Case ID: so2d_363/html/0098-01.html
Source: Caselaw Access Project
Author: {"author": "BRADLEY, Judge.", "license": "Public Domain", "url": "https://static.case.law/"}
Date Created: 2024-08-24T03:29:51.129683

Lawrence B. LUNCEFORD v. Merthalean LUNCEFORD.
    Civ. 1506.
    Court of Civil Appeals of Alabama.
    July 19, 1978.
    Rehearing Denied Aug. 23, 1978.
    
      Donald M. Phillips, Lanett, for appellant.
    No brief filed for appellee.
   BRADLEY, Judge.

Appellee, Merthalean Lunceford, was granted a divorce on the ground of incompatibility of temperament by the Circuit Court of Lee County on November 30,1977. The appellant, Lawrence B. Lunceford, filed notice of appeal from that judgment on January 10, 1978. Subsequent to the taking of the appeal from the November 30, 1977 judgment, both parties filed petitions for modification. The wife also asked that the husband be held in contempt for failure to comply with several of the provisions of the November 30, 1977 decree. After a hearing on the various petitions, the husband was held in contempt and then given an opportunity to purge himself. Before purging himself, the husband attempted to include the contempt order in the record on appeal from the November 30, 1977 judgment.

The wife has filed in this court a motion to dismiss the appeal on the grounds: (1) that the contempt citation cannot be reviewed on appeal and (2) that the argued ground for reversal of the November 30, 1977 judgment, i. e., that the trial court made an unequal property division, cannot be reviewed because there is no transcript of the testimony taken at the hearing before the trial court included in the record on appeal.

Appellant’s first contention is that the trial court erred in holding him in contempt for failing to comply with the provisions of the November 30, 1977 judgment.
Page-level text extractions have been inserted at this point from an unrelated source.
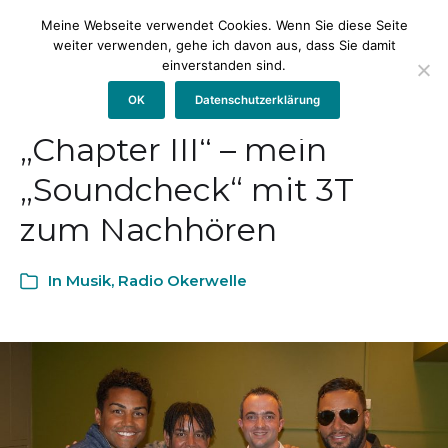
Meine Webseite verwendet Cookies. Wenn Sie diese Seite
weiter verwenden, gehe ich davon aus, dass Sie damit
einverstanden sind.
OK
Datenschutzerklärung
„Chapter III“ – mein
„Soundcheck“ mit 3T
zum Nachhören
In
Musik
,
Radio Okerwelle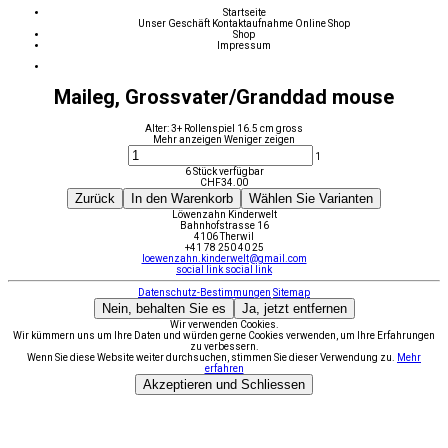
Startseite
Unser Geschäft
Kontaktaufnahme
Online Shop
Shop
Impressum
Maileg, Grossvater/Granddad mouse
Alter: 3+ Rollenspiel 16.5 cm gross
Mehr anzeigen
Weniger zeigen
1
6 Stück verfügbar
CHF
34.00
Zurück
In den Warenkorb
Wählen Sie Varianten
Löwenzahn Kinderwelt
Bahnhofstrasse 16
4106 Therwil
+41 78 250 40 25
loewenzahn.kinderwelt@gmail.com
social link
social link
Datenschutz-Bestimmungen
Sitemap
Nein, behalten Sie es
Ja, jetzt entfernen
Wir verwenden Cookies.
Wir kümmern uns um Ihre Daten und würden gerne Cookies verwenden, um Ihre Erfahrungen
zu verbessern.
Wenn Sie diese Website weiter durchsuchen, stimmen Sie dieser Verwendung zu.
Mehr
erfahren
Akzeptieren und Schliessen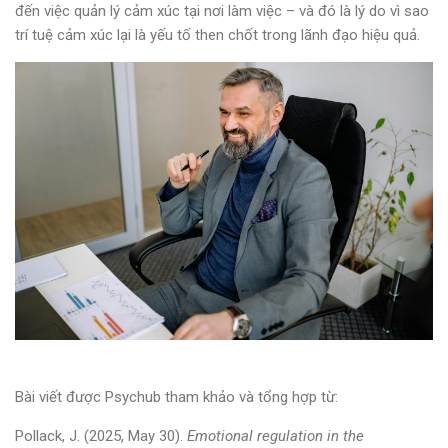
đến việc quản lý cảm xúc tại nơi làm việc – và đó là lý do vì sao
trí tuệ cảm xúc lại là yếu tố then chốt trong lãnh đạo hiệu quả.
Bài viết được Psychub tham khảo và tổng hợp từ:
Pollack, J. (2025, May 30).
Emotional regulation in the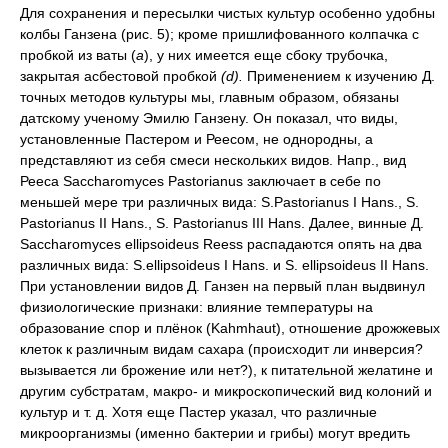
Для сохранения и пересылки чистых культур особенно удобны
колбы Ганзена (рис. 5); кроме пришлифованного колпачка с
пробкой из ваты (
а
), у них имеется еще сбоку трубочка,
закрытая асбестовой пробкой
(d).
Применением к изучению Д.
точных методов культуры мы, главным образом, обязаны
датскому ученому Эмилю Ганзену. Он показал, что виды,
установленные Пастером и Реесом, не однородны, а
представляют из себя смеси нескольких видов. Напр., вид
Рееса Saccharomyces Pastorianus заключает в себе по
меньшей мере три различных вида: S.Pastorianus I Hans., S.
Pastorianus II Hans., S. Pastorianus III Hans. Далее, винные Д.
Saccharomyces ellipsoideus Reess распадаются опять на два
различных вида: S.ellipsoideus I Hans. и S. ellipsoideus II Hans.
При установлении видов Д. Ганзен на первый план выдвинул
физиологические признаки: влияние температуры на
образование спор и плёнок (Kahmhaut), отношение дрожжевых
клеток к различным видам сахара (происходит ли инверсия?
вызывается ли брожение или нет?), к питательной желатине и
другим субстратам, макро- и микроскопический вид колоний и
культур и т. д. Хотя еще Пастер указал, что различные
микроорганизмы (именно бактерии и грибы) могут вредить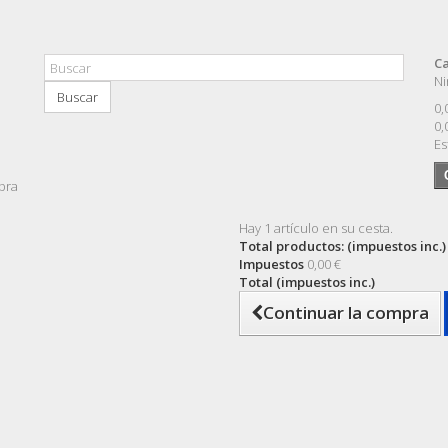
Ca
Ni
Buscar
0,
0,
Es
pra
Hay 1 artículo en su cesta.
Total productos: (impuestos inc.)
Impuestos
0,00 €
Total (impuestos inc.)
Continuar la compra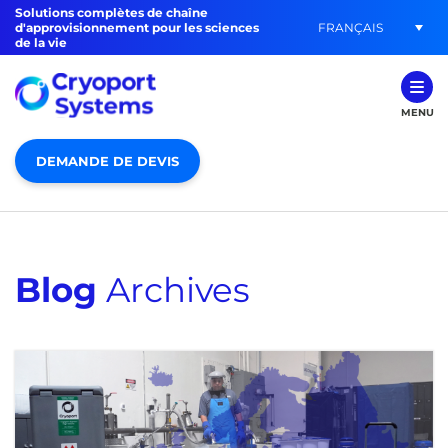
Solutions complètes de chaîne
FRANÇAIS
d'approvisionnement pour les sciences
de la vie
MENU
DEMANDE DE DEVIS
Blog
Archives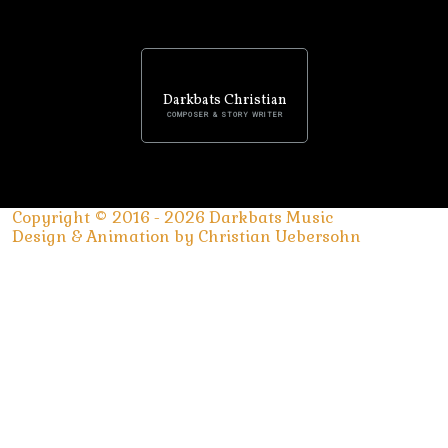
Darkbats Christian
COMPOSER & STORY WRITER
Copyright © 2016 - 2026 Darkbats Music
Design & Animation by Christian Uebersohn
Appellant’s argument is based on the fact that he was not present at the hearing wherein he was held in contempt. Appellee says that we cannot consider the merits of the contempt citation here because an appeal is not the proper procedure for testing the sufficiency of a contempt finding.

In Hayes v. Hayes, Ala.Civ.App., 337 So.2d 770 (1976), this court said:

“The proper remedy for review of a contempt proceeding is by habeas corpus if the party is in jail, or by certiorari if the party is not, and appeal is not the proper remedy. Killingsworth v. Killingsworth, 284 Ala. 524, 226 So.2d 308 (1969).
“Appeal not being the proper remedy for a resolution of the contempt order, it cannot be considered in this proceeding. Only the validity of the Morgan County Court’s modification order will be considered. Review of the contempt order will have to be treated in another proceeding.”

Likewise, in the case at bar, an appeal is not the proper vehicle for reviewing the trial court’s contempt citation. Review of the contempt order will have to be secured in another proceeding.

With regard to his second contention, appellant maintains that the trial court erred in the divorce decree by awarding an unequal division of the parties’ jointly owned property.

As pointed out by the appellee, the record before us on appeal contains no transcript of the testimony of the witnesses who testified at the trial court’s hearing on the merits of this matter. Inasmuch as there was evidence presented to the trial court upon which it based its judgment, and this evidence is not in the appeal record and available to this court for review, this court is without authority to review the trial court’s judgment. Old Southern Life Insurance Co. v. Spinato, 57 Ala.App. 416, 329 So.2d 106 (1976).

Motion to dismiss the appeal is denied.

The judgment of the trial court is affirmed.

AFFIRMED.

WRIGHT, P. J., and HOLMES, J., concur.